Work instructions: Reproduce the lines of the material below, from the one containing "table_header Category [150, 150, 261, 207]" through the one containing "table_cell climate [150, 869, 261, 926]", both included, without changing anything.

Recorded information:
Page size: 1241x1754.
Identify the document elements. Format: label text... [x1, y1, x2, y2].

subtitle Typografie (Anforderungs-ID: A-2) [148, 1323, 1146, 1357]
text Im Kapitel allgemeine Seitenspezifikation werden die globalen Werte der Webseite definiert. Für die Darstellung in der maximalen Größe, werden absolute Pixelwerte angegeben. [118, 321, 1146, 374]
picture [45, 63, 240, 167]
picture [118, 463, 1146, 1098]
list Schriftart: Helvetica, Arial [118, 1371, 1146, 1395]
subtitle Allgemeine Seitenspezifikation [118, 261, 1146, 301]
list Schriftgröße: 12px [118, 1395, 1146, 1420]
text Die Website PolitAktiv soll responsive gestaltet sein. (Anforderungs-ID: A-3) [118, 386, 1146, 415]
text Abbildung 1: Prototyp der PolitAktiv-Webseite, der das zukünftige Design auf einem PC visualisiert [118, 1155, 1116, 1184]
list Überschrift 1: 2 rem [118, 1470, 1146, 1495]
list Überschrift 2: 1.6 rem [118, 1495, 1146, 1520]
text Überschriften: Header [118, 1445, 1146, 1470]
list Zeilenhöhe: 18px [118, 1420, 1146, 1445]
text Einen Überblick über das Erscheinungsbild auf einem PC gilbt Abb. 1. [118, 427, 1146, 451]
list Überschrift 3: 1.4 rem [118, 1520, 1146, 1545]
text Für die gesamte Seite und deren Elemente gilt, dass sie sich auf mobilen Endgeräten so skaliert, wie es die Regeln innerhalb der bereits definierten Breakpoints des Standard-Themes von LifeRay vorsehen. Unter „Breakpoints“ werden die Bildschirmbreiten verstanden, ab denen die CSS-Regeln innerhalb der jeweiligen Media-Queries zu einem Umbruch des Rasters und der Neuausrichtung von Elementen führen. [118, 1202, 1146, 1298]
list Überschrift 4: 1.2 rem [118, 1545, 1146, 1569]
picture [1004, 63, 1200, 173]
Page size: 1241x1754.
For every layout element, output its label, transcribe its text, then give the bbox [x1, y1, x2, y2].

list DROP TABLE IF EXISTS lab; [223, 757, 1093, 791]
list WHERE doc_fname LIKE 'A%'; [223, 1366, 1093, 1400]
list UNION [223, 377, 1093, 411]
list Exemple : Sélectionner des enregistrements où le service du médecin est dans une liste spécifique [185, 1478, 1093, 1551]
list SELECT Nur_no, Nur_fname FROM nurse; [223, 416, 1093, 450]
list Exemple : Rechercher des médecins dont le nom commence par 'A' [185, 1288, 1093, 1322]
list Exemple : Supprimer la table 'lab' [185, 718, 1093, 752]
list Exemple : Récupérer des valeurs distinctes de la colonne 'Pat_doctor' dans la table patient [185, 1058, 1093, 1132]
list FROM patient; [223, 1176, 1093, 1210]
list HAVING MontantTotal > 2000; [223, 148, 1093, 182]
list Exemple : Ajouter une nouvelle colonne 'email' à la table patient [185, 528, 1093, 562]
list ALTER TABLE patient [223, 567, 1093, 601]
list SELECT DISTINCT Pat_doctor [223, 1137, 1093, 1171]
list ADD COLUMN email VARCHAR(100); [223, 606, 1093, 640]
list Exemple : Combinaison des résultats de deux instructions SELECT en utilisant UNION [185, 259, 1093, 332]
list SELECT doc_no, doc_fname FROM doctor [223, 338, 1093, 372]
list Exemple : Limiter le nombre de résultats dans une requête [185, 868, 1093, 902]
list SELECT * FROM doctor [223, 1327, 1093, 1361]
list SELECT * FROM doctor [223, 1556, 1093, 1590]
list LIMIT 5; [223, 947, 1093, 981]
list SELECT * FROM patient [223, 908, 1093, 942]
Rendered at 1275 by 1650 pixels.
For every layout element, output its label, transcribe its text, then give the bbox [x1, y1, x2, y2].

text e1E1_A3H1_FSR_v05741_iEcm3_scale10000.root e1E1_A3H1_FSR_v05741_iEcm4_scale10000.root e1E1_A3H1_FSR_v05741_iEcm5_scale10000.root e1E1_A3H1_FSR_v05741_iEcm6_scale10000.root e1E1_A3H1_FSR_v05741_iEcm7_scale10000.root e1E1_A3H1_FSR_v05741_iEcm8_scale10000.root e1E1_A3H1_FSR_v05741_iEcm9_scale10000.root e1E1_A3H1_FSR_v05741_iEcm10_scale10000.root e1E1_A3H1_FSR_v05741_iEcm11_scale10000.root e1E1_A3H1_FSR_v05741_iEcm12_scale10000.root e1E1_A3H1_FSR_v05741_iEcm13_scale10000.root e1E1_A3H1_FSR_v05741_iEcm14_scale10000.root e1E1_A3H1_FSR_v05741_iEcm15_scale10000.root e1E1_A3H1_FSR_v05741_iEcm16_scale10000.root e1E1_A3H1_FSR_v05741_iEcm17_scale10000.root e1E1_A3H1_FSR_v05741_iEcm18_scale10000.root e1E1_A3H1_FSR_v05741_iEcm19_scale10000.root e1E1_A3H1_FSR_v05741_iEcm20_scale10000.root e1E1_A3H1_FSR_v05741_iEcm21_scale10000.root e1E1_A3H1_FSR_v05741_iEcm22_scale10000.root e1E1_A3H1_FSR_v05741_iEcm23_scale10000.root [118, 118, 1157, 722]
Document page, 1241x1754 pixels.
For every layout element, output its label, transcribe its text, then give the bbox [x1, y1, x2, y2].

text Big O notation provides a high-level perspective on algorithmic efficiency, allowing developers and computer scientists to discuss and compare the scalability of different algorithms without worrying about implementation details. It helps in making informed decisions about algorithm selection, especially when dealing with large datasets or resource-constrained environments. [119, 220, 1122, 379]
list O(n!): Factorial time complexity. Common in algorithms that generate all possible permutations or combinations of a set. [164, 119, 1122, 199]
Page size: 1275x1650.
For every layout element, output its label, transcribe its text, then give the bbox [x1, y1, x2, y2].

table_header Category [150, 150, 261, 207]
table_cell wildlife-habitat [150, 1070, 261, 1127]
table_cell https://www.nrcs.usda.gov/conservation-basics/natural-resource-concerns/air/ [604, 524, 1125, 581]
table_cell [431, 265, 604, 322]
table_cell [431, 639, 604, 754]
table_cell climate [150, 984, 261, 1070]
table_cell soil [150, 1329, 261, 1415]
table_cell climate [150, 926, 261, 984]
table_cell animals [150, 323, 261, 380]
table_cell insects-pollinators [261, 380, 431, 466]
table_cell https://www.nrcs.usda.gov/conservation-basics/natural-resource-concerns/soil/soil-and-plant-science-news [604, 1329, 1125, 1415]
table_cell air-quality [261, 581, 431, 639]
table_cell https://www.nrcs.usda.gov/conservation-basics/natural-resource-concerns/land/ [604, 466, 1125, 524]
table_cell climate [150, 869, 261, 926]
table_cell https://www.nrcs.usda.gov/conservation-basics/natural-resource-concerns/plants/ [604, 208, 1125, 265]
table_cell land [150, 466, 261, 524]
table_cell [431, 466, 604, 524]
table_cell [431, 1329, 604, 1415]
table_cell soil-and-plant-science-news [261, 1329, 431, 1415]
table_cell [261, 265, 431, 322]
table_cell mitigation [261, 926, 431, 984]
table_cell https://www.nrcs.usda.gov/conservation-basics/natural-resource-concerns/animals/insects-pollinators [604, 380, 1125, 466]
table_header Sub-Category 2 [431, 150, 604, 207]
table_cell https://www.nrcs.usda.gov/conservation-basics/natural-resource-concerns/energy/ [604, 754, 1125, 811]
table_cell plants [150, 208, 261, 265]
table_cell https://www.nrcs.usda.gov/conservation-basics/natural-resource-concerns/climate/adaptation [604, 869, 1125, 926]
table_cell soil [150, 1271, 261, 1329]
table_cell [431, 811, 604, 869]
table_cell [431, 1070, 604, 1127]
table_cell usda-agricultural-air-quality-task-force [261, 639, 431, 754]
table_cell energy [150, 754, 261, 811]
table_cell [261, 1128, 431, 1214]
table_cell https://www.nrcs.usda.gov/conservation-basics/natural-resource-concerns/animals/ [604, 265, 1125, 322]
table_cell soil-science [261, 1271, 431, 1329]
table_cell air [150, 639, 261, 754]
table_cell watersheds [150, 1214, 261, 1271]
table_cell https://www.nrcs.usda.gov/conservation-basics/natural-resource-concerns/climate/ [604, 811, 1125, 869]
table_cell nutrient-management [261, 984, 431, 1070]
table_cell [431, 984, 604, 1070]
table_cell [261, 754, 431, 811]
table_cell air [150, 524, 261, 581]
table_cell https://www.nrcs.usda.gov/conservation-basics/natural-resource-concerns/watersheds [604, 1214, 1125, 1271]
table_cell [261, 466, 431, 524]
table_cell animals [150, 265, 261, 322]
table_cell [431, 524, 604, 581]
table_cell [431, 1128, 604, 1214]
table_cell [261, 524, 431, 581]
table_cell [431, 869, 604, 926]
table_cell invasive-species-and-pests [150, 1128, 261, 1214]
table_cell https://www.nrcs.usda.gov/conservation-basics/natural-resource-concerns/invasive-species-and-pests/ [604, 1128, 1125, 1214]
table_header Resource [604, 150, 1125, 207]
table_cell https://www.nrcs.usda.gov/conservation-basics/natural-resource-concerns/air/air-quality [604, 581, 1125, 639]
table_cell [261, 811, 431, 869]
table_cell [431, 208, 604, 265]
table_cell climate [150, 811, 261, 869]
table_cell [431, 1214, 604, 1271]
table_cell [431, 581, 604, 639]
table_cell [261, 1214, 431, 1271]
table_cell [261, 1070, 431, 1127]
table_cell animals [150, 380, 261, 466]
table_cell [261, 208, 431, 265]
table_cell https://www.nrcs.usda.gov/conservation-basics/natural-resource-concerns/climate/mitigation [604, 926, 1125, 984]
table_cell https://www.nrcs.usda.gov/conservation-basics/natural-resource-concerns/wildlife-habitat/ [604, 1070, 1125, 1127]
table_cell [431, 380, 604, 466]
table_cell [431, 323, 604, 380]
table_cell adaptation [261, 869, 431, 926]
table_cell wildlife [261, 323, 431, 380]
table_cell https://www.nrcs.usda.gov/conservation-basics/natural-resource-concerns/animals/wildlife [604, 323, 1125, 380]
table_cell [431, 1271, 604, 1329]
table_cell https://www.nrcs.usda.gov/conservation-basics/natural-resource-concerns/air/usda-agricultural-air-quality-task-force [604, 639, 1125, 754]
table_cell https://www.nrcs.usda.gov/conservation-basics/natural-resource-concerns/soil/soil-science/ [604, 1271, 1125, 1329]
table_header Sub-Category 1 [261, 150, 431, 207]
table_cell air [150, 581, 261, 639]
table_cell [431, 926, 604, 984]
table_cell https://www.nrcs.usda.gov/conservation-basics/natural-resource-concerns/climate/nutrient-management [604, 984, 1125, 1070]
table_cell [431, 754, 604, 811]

Result of this task:
table_header Category [150, 150, 261, 207]
table_cell wildlife-habitat [150, 1070, 261, 1127]
table_cell https://www.nrcs.usda.gov/conservation-basics/natural-resource-concerns/air/ [604, 524, 1125, 581]
table_cell [431, 265, 604, 322]
table_cell [431, 639, 604, 754]
table_cell climate [150, 984, 261, 1070]
table_cell soil [150, 1329, 261, 1415]
table_cell climate [150, 926, 261, 984]
table_cell animals [150, 323, 261, 380]
table_cell insects-pollinators [261, 380, 431, 466]
table_cell https://www.nrcs.usda.gov/conservation-basics/natural-resource-concerns/soil/soil-and-plant-science-news [604, 1329, 1125, 1415]
table_cell air-quality [261, 581, 431, 639]
table_cell https://www.nrcs.usda.gov/conservation-basics/natural-resource-concerns/land/ [604, 466, 1125, 524]
table_cell climate [150, 869, 261, 926]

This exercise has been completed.